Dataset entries

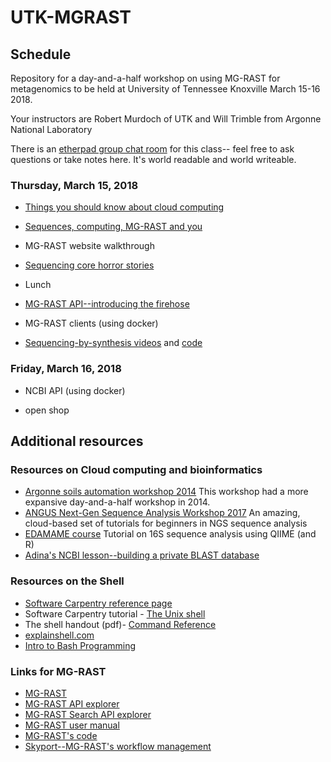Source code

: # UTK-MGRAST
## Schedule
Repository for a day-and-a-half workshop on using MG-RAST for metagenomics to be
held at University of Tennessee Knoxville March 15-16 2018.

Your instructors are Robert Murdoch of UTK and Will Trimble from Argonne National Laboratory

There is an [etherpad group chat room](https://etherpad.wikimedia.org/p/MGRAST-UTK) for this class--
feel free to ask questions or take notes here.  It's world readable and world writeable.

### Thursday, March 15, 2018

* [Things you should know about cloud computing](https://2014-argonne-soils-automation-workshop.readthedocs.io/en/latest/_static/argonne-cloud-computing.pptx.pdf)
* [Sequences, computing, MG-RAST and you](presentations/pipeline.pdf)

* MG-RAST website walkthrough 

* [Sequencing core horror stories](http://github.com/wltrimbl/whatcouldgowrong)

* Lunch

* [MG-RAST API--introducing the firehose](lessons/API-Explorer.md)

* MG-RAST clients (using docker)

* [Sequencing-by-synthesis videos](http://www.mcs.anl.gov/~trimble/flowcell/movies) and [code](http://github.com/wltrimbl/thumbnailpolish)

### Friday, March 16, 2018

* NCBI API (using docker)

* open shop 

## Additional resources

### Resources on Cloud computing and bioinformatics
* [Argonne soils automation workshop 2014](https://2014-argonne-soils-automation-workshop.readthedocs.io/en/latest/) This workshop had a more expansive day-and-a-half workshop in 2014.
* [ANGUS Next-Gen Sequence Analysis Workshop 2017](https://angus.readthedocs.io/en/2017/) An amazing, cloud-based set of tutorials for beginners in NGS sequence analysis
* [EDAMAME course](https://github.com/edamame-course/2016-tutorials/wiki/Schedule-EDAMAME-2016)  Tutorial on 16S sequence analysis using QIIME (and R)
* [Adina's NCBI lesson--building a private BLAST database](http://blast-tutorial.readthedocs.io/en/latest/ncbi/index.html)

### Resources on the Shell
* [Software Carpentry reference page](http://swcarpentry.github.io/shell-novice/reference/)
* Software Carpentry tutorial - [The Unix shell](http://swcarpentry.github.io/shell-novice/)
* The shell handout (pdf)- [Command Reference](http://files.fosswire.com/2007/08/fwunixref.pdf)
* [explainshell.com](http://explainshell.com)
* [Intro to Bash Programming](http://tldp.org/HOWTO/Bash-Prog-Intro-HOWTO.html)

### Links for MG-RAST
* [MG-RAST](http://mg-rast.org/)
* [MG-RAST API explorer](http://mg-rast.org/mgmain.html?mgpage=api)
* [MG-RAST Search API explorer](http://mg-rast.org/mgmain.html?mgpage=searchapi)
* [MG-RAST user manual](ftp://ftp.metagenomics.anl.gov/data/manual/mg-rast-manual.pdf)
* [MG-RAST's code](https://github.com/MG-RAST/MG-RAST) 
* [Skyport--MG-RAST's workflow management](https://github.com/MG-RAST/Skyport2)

* * *

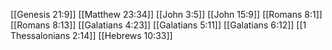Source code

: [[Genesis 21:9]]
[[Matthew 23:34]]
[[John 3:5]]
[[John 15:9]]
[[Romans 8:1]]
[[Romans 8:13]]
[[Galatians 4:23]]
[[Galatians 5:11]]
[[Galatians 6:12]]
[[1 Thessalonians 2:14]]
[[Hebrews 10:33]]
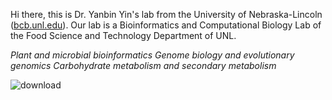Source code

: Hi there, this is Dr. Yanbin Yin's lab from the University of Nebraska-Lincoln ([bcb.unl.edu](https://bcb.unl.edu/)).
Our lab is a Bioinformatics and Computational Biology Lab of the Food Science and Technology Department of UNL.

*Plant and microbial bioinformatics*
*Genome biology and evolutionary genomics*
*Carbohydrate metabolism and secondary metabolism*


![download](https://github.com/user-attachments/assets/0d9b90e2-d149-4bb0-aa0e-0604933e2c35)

Problem to work on:
Looking at the entries, work out how many lines hold the word "from". Give the number and nothing else.

Task output:
2